On connaît de CoH un style allant de l’ambient à l’électro minimale avec d’importants apports industriels. On s’attend moins à la manière dont il a colonisé le clavier de Midori Hirano. Et pourtant. Le piano de Midori Hirano est une invitation à ce type d’expérimentation. Elle joue de manière chaloupée, économe et ouverte dans le même temps. Un jeu qui permet à Ivan Pavlov son incursion numérique, par échos tout d’abord puis avec l’insertion de fragiles percussions siliceuses, presque organiques, dissoutes à peine écloses. Cet équilibre trouvé entre les deux musiciens, la co-composition prend plus de lumière, et les séquences électroniques servent de terreau au piano dès le deuxième morceau, Shedding Shadows. Tout est alors affaire d’équilibre, la fragilité des cordes jamais mise en danger par l’électronique mais plutôt minéralisée, soutenue en vibrants cliquetis infimes sur ses ouvertures les plus mélodiques. Cette expérience d’écoute fait comprendre combien Satie ou Ravel avaient dessiné un paysage musical si moderne qu’il semblait porter celui-ci en réserve. Car il ne s’agit pas ici d’adjoindre un gadget électronique à un piano qui ne souffrirait pas de cheminer seul. Les gestes s’épousent, se s’accordent, les timbres se répondent, et chacun semble attendre l’autre comme dans un geste amoureux et pudique dans le même temps.

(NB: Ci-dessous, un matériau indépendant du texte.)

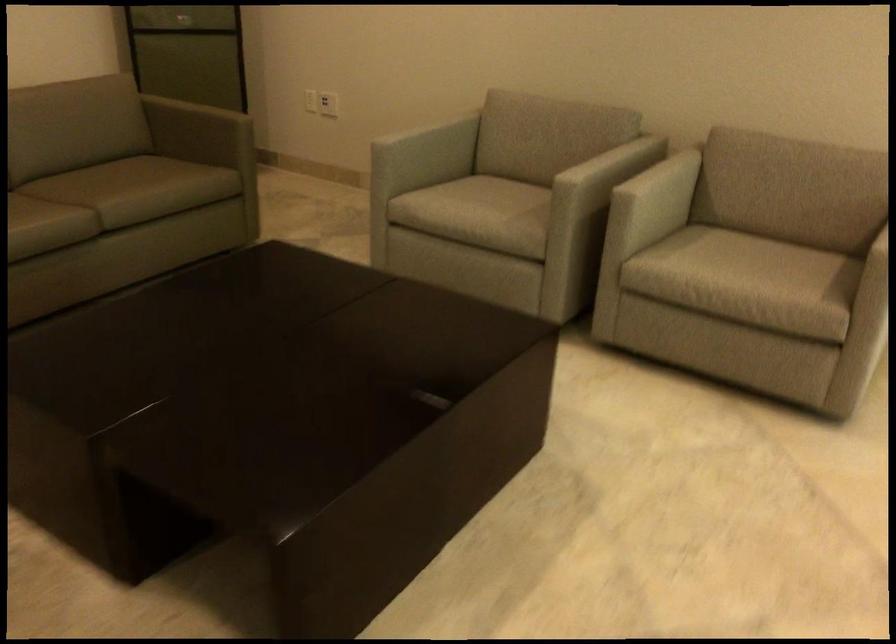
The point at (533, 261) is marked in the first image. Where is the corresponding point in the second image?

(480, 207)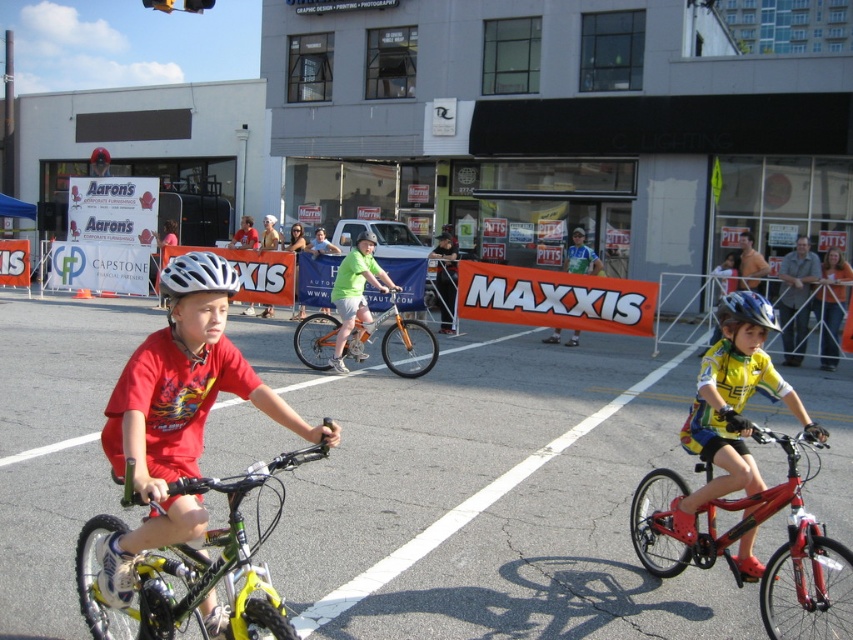
Question: Does orange matte bicycle at center appear on the left side of blue matte bicycle helmet at center?

Choices:
 (A) no
 (B) yes

Answer: (B)

Question: Which point is closer to the camera?

Choices:
 (A) orange matte bicycle at center
 (B) yellow-green matte bicycle at center
 (C) white matte bicycle helmet at center

Answer: (B)

Question: Which point is farther to the camera?

Choices:
 (A) blue matte bicycle helmet at center
 (B) yellow jersey cyclist at center

Answer: (B)

Question: Does shiny red bicycle at center appear on the right side of blue matte bicycle helmet at center?

Choices:
 (A) yes
 (B) no

Answer: (B)

Question: Estimate the real-world distances between objects in this image. Which object is farther from the white matte bicycle helmet at center?

Choices:
 (A) orange matte bicycle at center
 (B) white matte helmet at center
 (C) orange fabric banner at center

Answer: (C)

Question: Is the position of shiny red bicycle at center more distant than that of yellow jersey cyclist at center?

Choices:
 (A) no
 (B) yes

Answer: (A)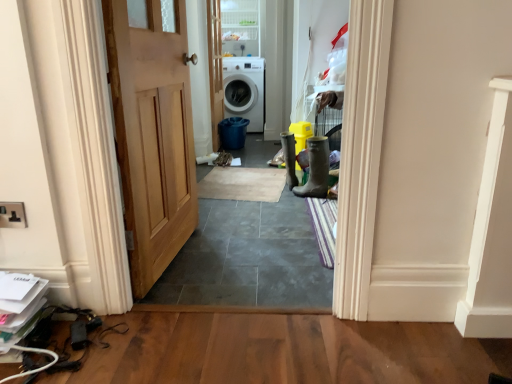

De son côté, Melaine Dalibert, artiste minimaliste, a presque fait profession avec ses compositions algorithmiques de la gestion du temps – superposition, décalage, espacement. Ici, l’économie est plus marquée dès l’abord, si bien que l’on penserait le geste de David Sylvian anticipé. L’ex-chanteur de Japan a, dans sa pratique multiple de l’instrumentation, développé depuis longtemps le goût de l’expérimentation et du tissage de texture. Les albums qu’il avait réalisés avec Holger Czukay, mais aussi plus près de nous avec Stephan Mathieu, en témoignent. Pourtant, la première pièce de l’album, Musique pour le lever du jour est antérieure dans sa conception, publiée dans sa version originale et plus longue sur l’album du même nom en 2018. Mais dire que la collaboration y était en gésine ne semble pas trop audacieux : David Sylvian en avait réalisé la pochette. Ici, balayée de ses harmoniques acoustiques, au profit d’une résonance rappelant le traitement d’Eno sur le piano de Robert Wyatt dans Music For Airports, la pièce se déploie dans le grand espace laissé entre les notes essentielles, par la vibration d’ailes lumineuses. Les deux musiciens se laissent ainsi mutuellement un maximum de place.

Un tel espace réussit à faire de l’infime un panorama, et l’on sait que l’espace de la musique est le temps. Ainsi le déploiement de vingt minutes ne semble pas limité et l’on assiste dans la délicate chute des notes et dans la tout aussi subtile éclosion électronique de leur foliation, à un déroulement sans bornage, sans début ni fin, long fragment d’une réverbération comme le fantôme d’un chant primordial.

On dit que les filtres électroniques de David Sylvian agissent de manière impressionniste. C’est aussi l’épithète que l’on a souvent choisie pour qualifier la musique de Claude Debussy. Faut-il alors ne voir qu’un hasard dans le titre de la deuxième pièce, Arabesque ? Bien sûr nous sommes loin du jeu pressé, délié comme la course altérée du nuage poussé puis retenu par un vent facétieux, mais Melaine Dalibert comme David Sylvian qui eux plongent au cœur des mille configurations des cristaux de glace au cœur de ce nuage, semblent tout aussi soucieux d’une ouverture à la nature que leur illustre devancier.